Le « détricotage » de l’idéal européen ?
La montée des partis nationalistes en Europe, le chantage britannique au « Brexit », les vagues de réfugiés qui frappent aux portes des pays de l’Europe qui reconstruisent leurs frontières : tout cela conduit de plus en plus de citoyens à exprimer leur scepticisme sur le projet européen. Interrogé en décembre 2015 par le journal l’Opinion, Michel Rocard déclarait ceci : « Je suis devenu socialiste car la SFIO portait un idéal européen. Cette conviction ne m’a jamais lâchée mais je m’épuise. J’ai passé quinze ans au Parlement européen, participé à tous les colloques et assisté au détricotage de l’idéal. (…) On n’a jamais retrouvé l’enthousiasme fédéralisant des fondateurs incarné par les démocrates-chrétiens et les sociaux-démocrates ».
L’accueil de nouveaux pays membres dans la Communauté avait conduit Jacques Delors à s’interroger : « Aujourd’hui, l’Europe ressemble à un ménage qui vient d’acheter un appartement dans une maison. Il a ajouté deux, trois pièces, mais il n’a pas d’architecte qui pense l’ensemble et réponde à la question centrale : pourquoi voulons-nous vivre et agir ensemble ? ». Ce qui conduit le philosophe Allemand Jürgen Habermas à affirmer : « Ce qui est célébré aujourd’hui comme modèle social européen ne peut être défendu que si, dans le cadre même de l’Europe, la politique est capable de revenir à la hauteur des marchés. Ce n’est qu’au niveau européen que l’on pourra récupérer tout ou partie de la capacité de régulation politique de toute façon perdue au niveau de l’État-Nation »1.
Lorsqu’on ne sait plus proposer aux peuples un élan vers plus d’ouverture, de justice et de solidarité, on peut tenter de les distraire en agrandissant le super marché de leur consommation. Au risque d’augmenter les frustrations de ceux qui se sentent de plus en plus largués dans une aventure dont la plupart des médias n’expriment que le point de vue de gagnants.
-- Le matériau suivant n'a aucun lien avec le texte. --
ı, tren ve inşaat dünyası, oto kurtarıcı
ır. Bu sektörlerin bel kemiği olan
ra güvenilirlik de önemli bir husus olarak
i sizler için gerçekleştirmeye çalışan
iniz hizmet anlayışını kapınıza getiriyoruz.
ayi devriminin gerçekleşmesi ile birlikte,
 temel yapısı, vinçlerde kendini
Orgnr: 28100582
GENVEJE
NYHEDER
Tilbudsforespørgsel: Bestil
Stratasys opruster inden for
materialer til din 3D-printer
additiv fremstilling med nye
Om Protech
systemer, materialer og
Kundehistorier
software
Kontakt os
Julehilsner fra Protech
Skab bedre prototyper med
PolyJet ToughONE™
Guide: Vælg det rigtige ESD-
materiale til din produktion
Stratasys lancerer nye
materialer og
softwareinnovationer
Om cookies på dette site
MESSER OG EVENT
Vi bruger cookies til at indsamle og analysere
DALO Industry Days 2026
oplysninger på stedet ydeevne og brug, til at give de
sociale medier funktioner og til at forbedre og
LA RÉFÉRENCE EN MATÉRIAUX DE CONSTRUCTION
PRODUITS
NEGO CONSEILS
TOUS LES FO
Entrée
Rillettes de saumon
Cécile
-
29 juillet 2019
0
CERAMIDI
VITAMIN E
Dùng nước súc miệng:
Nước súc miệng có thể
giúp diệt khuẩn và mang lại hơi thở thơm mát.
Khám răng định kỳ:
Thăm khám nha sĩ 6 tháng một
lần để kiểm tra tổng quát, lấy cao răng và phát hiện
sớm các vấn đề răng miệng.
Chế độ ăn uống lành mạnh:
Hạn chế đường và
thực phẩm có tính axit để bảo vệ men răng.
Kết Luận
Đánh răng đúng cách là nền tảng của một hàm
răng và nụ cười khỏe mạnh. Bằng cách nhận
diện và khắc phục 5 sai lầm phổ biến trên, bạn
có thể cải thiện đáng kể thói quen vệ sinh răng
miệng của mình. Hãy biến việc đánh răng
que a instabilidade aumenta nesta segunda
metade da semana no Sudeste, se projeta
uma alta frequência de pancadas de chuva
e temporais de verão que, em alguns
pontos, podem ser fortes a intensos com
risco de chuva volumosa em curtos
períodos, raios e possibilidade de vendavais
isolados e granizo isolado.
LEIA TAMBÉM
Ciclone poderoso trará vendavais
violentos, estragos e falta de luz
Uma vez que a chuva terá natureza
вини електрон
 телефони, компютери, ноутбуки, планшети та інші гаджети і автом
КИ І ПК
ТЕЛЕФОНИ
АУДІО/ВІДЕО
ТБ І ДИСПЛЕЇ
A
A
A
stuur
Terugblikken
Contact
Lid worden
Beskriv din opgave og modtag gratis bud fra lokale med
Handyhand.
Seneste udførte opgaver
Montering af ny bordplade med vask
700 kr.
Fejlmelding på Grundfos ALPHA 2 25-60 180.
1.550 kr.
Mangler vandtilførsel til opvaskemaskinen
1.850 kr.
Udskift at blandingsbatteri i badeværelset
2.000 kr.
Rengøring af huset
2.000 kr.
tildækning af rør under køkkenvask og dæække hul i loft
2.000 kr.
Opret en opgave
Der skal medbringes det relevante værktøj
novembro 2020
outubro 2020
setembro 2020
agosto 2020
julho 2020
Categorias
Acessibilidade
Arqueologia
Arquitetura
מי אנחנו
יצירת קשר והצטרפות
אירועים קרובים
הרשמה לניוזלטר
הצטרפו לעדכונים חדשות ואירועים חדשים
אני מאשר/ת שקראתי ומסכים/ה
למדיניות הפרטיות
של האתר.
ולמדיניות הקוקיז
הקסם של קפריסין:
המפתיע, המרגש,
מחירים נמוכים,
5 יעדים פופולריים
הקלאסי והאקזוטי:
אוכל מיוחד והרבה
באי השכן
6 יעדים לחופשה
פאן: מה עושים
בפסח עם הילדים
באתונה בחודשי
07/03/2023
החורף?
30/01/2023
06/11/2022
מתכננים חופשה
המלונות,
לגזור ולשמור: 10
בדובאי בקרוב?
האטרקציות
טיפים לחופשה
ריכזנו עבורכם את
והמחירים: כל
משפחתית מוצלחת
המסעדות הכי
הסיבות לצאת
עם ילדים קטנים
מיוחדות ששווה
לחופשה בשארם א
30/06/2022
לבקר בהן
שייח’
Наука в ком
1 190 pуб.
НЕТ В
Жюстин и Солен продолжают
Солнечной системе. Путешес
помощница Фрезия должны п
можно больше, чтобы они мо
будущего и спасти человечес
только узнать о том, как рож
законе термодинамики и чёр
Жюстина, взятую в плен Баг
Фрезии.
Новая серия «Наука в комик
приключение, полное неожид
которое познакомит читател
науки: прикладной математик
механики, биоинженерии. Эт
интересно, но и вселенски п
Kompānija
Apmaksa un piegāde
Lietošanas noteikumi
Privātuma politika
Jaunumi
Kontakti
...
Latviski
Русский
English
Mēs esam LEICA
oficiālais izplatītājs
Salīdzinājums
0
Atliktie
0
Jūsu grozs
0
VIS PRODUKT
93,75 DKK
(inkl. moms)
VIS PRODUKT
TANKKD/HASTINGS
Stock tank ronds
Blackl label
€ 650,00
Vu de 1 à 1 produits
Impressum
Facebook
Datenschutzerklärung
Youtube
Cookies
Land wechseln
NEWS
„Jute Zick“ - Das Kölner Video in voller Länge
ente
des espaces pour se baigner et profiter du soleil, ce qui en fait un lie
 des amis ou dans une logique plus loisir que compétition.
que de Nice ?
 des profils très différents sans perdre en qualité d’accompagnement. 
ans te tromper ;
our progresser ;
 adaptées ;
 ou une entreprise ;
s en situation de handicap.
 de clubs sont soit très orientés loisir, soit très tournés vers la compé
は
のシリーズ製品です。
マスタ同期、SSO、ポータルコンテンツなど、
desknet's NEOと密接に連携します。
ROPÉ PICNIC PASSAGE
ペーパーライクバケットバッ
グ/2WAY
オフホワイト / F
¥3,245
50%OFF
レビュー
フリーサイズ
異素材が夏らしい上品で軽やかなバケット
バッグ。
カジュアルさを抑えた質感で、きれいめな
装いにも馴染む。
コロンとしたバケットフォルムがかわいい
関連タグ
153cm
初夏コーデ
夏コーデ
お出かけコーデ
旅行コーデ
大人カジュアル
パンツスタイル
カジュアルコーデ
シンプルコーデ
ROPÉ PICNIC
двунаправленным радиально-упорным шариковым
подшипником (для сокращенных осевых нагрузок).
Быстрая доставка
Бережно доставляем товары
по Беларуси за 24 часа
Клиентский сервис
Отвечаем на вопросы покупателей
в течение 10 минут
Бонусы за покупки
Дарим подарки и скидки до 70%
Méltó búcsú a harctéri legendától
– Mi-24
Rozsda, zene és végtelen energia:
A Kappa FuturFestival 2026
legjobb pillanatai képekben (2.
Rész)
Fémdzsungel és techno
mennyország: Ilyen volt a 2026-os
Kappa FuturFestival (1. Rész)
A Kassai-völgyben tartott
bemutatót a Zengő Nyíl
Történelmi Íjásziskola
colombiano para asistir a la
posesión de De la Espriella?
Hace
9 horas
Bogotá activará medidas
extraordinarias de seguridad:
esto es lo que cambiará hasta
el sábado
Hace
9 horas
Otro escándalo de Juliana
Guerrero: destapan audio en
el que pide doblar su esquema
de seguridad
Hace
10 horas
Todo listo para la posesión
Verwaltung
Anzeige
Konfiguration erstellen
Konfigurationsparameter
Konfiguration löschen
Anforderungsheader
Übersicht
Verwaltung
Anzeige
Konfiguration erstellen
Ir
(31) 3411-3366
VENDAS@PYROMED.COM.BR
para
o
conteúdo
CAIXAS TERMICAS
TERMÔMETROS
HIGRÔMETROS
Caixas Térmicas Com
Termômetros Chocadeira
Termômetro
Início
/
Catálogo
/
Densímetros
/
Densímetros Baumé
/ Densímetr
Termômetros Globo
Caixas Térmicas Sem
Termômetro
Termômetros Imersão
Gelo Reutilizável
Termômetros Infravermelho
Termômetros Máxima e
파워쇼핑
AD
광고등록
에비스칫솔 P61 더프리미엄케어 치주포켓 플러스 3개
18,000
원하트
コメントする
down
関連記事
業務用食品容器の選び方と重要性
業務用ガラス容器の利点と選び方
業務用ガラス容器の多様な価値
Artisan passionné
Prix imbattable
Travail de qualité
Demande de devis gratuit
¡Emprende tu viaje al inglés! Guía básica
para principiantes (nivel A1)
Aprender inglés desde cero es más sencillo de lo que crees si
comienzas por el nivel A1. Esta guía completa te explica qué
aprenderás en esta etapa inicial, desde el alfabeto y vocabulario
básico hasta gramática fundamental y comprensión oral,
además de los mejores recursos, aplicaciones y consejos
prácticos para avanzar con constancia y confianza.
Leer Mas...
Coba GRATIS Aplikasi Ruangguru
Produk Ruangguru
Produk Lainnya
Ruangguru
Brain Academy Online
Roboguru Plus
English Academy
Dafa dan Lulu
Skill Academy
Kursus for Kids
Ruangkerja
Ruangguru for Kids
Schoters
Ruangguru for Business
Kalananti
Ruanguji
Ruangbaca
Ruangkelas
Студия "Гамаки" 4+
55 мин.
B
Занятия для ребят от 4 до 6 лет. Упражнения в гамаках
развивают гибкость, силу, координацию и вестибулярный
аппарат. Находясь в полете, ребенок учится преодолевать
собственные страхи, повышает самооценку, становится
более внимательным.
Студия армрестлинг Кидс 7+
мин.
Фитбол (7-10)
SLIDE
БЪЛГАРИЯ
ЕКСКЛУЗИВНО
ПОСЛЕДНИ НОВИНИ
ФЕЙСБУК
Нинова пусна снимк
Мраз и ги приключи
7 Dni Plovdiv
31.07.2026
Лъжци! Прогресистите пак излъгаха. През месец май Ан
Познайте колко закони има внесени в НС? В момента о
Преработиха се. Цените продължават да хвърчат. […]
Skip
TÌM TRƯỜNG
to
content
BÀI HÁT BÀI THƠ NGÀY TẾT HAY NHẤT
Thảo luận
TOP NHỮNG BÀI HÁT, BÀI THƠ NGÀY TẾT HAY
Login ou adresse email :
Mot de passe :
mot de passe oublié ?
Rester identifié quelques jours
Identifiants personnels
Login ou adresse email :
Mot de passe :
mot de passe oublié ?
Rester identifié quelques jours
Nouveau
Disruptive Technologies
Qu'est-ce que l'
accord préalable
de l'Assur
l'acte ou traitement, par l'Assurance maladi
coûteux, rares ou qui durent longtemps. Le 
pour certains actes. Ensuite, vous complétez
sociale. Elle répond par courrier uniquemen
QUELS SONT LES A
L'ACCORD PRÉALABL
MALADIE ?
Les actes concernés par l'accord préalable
La construction européenne est l’apprentissage d’un rapport au politique comme pouvoir de régulation et non comme source d’identité. Comme l’écrit Jeremy Rifkin « L’union européenne est la première expérience d’institution gouvernementale dans un monde qui renonce progressivement au niveau géographique pour accéder à la sphère planétaire. Elle ne régit pas des relations de propriété au sein des territoires, elle gère bien davantage une activité humaine incessante et constamment mouvante dans des réseaux mondiaux »2. Une telle mutation n’est possible que si se met en place un travail d’évolution des consciences vers une responsabilité citoyenne planétaire.
C’est d’ailleurs ce qu’écrivait un des « Pères de l’Europe », Jean Monnet, au terme de ses Mémoires : « Ai-je assez fait comprendre que la Communauté que nous avons créée n’a pas sa fin en elle-même ? Elle est un processus de transformation qui continue celui dont nos formes de vie nationale sont issues … Les nations souveraines du passé ne sont plus le cadre où peuvent se résoudre les problèmes du présent. Et la Communauté elle-même n’est qu’une étape vers les formes d’organisation du monde de demain »3.
Plus que jamais, nous devons apprendre à conjuguer la diversité de nos identités culturelles et une citoyenneté post nationale dans un monde où les interdépendances croissantes vouent à l’échec tous les replis identitaires.
Bernard Ginisty
1 – Jürgen Habermas : Sur l’Europe, éditions Bayard, 2006, page 51.
2 – Jeremy Rifkin : Le rêve européen ou comment l’Europe se substitue peu à peu à l’Amérique dans notre imaginaire, éditions Fayard, 2005, page 288.
3 – Jean Monnet : Mémoires, Tome 2, éditions Le livre de poche, 1976 n° 5183, page 794.